Symbolbild Vorwort

Vorwort

Semesterbeginn im Schatten des Krieges

Wilhelm Guggenberger

Gerade haben wir ein Semester begonnen, auf das wir uns sehr freuten, weil nach nunmehr zwei Jahren pandemiebedingter Einschränkungen ein weitgehend normaler Studienbetrieb in Aussicht steht. Dann aber brachte uns der unsinnige Donnerstag einen unsinnigen Krieg, der jedes Lachen unter unseren FFP2-Masken erstarren ließ.

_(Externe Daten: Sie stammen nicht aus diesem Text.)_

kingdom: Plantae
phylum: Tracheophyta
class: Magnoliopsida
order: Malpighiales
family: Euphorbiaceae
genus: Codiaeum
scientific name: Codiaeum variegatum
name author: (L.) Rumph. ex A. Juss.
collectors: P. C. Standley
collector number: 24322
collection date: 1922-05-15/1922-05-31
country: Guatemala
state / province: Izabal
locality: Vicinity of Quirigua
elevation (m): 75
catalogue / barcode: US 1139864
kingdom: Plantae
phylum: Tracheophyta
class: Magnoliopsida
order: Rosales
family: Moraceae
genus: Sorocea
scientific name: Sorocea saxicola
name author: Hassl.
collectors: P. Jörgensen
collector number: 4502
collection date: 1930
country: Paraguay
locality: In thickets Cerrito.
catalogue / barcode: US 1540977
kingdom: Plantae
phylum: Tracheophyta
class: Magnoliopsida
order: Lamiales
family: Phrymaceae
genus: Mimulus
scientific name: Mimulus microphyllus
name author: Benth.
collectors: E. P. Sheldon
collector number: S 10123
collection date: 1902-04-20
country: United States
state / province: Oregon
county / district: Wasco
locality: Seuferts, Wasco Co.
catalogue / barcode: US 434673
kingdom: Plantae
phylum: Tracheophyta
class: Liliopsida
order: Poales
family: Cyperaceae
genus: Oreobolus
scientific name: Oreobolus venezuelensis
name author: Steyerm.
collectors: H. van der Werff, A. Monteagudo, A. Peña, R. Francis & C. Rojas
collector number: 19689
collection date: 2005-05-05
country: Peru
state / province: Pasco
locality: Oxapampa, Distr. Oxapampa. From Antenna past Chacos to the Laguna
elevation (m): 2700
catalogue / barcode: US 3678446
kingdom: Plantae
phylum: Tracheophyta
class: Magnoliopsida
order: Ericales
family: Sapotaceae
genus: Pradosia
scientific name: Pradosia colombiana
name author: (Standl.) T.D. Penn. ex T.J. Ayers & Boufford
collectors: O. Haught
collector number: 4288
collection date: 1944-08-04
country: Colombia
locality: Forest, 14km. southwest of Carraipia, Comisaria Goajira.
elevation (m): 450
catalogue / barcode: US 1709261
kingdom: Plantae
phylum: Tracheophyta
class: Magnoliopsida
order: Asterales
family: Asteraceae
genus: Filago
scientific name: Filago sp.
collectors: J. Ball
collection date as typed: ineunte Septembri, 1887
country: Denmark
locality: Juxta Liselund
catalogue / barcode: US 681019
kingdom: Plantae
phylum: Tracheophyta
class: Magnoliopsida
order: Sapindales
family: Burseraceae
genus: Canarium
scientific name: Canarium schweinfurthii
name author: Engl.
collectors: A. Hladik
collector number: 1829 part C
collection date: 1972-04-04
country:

Seit 122 Jahren kommen regelmäßig Priesteramtsanwärter und Theologen der Ukrainischen griechisch-katholischen Kirche nach Innsbruck, um an unserer Fakultät zu studieren, vielfach im Rahmen des Canisianums, einige Jahre lang auch mit Unterstützung des Redemptoristenordens. Es besteht hier also ein besonders enges emotionales Band. Das lässt uns die Katastrophe des Krieges gegen die Ukraine noch näher rücken; macht Entsetzen und Ratlosigkeit besonders drückend.

Wir hier in Österreich können materielle Hilfe leisten für die Menschen in der Ukraine, wir können alles tun, um Menschen auf der Flucht zu helfen, wir können unsere Solidarität mit den Opfern zum Ausdruck bringen und beten. Essentiell scheint mir aber auch, dass wir unser Denken und unsere Emotionen nun nicht dem Militarismus preisgeben. Wenn wir uns der Logik ergeben, dass brachiale Gewalt stets siegt, hat Putin einen Triumph errungen, der weit über das Feld der Geopolitik hinausreicht. Darin, gegen diese Logik zu denken und zu argumentieren, scheint mir eine bleibende Aufgabe unserer akademischen Forschung in Philosophie und Theologie gegeben.

Ich habe die größte Bewunderung für alle, die ihr Leben einsetzen, um Freiheit und Menschenrechte für ihr Land zu verteidigen. Aufrüstung kann nun aber doch nicht unser Mittel der Wahl sein. Wir dürfen uns vom devianten Verhalten eines Tyrannen keine weltgeschichtliche Zeitenwende diktieren lassen. Im Grunde ist es unerträglich, wenn gesagt wird, dass nun auch für Europa der Urlaub von der Geschichte seit 1989 vorbei sei und wir zurück in die Realität geholt wurden. Das bedeutet nichts anderes, als den Krieg als zu akzeptierende Normalität anzuerkennen. Wir erklären damit die Nachkriegsweltordnung zur Zwischenkriegszeit, zum Zwischenspiel, das jetzt auf die Müllhalde der Geschichte kann. Ist uns, die wir das Glück hatten, im Frieden aufzuwachsen, dieses Geschenk so wenig wert? Ich will mir die Hoffnung auf ein friedliches Zusammenleben der Völker nicht von einem Amok laufenden Regime nehmen lassen. Gerade angesichts der planetaren Herausforderungen, vor denen wir stehen, könnte dies gleichbedeutend sein mit einer Aufgabe der Hoffnung für eine Zukunft der Menschheit.